Current approaches to delivering dense GPU compute form factors have hit limitations in packaging density due the amount of power that can be delivered to a blade, resulting in more datacenter floorspace being required to deliver comparable performance. To reach sustained exaflop performance, the Frontier system will transcend those limitations with powerful and dense compute and cabinet infrastructure capabilities. For Frontier, Cray is designing a new AMD EPYC CPU and Radeon Instinct GPU powered blade for the Shasta high-density cabinet. Cray will also engineer new high-efficiency power delivery and integrated direct liquid cooling capabilities for key server components to ensure high operational energy efficiency and low total cost of ownership.
"The Frontier design is a marvel of engineering and AMD is proud to be bringing its technical innovation to the project in conjunction with Cray, Oak Ridge National Lab and the Department of Energy", stated Mark Papermaster, executive vice president and chief technology officer, AMD. "AMD has a long history of pushing the boundaries of compute performance and working with DOE on advanced exascale research. I'm very excited to see a combination of custom AMD EPYC CPUs, purpose built Radeon Instinct GPUs, and our open software development tool set selected to power this amazing machine."
To enable developer productivity, users will require a high-level software development environment with tightly-coupled compilers, tools, and libraries which abstract away system complexity. The Cray Programming Environment (Cray PE) has delivered these core capabilities for Cray users for decades and, as part of this programme, will see a number of enhancements for increased functionality and scale.
This will start with Cray working with AMD to enhance these tools for optimized GPU scaling with extensions for Radeon Open Compute Platform (ROCm). These software enhancements will leverage low-level integrations of AMD ROCm RDMA technology with Cray Slingshot to enable direct communication between the Slingshot NIC to read and write data directly to GPU memory for higher application performance. Finally, to provide a seamless developer workflow, Cray PE will be integrated with a full machine learning software stack with support for the most popular tools and frameworks. Taken together, the rich HPC development capabilities of Cray PE, in combination with an optimized and scalable data science suite, will enable developers to fully embrace the converged use of analytics, AI, and HPC at extreme scale for the first time.
To further accelerate user adoption of the system, a Center of Excellence will be established by Cray and Oak Ridge National Lab to drive collaboration and innovation, and to assist in the porting and tuning of key DOE applications and libraries for the Frontier system. This will include collaborative modernization of new and legacy code to support directive-based programming models such as OpenMP, and delivering training and workshops for hands-on learning of how to fully leverage the system. This collaboration will ensure that best practices are defined and disseminated quickly to further accelerate development of exascale-class applications.
"This is another major win for Cray and means that in 2021 America's top two supercomputers and most powerful entries in the global exascale race will use the Cray 'Shasta' architecture", stated Steve Conway, Hyperion Research senior vice president of research. "This architecture is designed to support the extreme heterogeneity needed for future HPC and AI workloads."

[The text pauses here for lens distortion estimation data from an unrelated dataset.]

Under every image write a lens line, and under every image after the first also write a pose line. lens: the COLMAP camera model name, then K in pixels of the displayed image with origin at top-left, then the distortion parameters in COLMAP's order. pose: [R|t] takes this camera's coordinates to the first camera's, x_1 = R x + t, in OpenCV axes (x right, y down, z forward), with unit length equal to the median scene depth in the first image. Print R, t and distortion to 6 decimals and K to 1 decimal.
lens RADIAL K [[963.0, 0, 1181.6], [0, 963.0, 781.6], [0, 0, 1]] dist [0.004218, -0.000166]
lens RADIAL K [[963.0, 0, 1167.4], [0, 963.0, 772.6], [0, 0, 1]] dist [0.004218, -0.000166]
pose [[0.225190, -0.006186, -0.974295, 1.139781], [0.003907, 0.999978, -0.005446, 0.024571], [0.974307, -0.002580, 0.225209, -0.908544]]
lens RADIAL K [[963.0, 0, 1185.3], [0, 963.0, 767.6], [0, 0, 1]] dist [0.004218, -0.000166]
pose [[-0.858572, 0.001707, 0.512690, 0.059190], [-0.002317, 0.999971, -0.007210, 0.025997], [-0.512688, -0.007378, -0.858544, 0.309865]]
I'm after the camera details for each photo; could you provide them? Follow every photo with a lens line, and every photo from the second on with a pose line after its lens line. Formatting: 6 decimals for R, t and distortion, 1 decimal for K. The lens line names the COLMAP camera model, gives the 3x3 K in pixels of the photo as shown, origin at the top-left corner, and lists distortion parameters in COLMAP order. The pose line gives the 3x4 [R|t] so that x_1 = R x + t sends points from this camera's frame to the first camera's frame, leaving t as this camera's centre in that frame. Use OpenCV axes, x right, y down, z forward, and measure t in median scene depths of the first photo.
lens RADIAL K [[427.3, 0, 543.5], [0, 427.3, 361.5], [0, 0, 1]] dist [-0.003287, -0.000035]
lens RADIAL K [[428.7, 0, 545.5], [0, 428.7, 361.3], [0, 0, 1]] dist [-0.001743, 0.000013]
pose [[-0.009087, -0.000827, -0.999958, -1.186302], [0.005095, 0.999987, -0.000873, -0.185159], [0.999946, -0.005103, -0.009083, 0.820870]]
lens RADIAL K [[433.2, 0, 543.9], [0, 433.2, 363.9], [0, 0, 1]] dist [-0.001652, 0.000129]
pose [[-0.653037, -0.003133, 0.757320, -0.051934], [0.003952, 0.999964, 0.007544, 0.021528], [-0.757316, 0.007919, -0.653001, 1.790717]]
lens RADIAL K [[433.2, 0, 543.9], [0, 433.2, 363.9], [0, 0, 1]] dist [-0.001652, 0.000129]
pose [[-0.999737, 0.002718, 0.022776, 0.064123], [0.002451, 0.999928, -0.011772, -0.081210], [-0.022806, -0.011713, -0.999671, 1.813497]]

Cray Shasta systems fuse the performance and scale of supercomputing with the productivity of Cloud computing and full datacenter interoperability. By providing a flexible compute infrastructure, a modular and containerized software architecture, and an intelligent and ethernet-capable system interconnect, Shasta supercomputers seamlessly bridge the worlds of extreme scale advanced research and enterprise datacenters for the first time.
The contract award includes technology development funding, a centre of excellence, several early-delivery systems, the main Frontier system, and multi-year system support. The Frontier system is expected to be delivered in 2021 and acceptance is anticipated in 2022.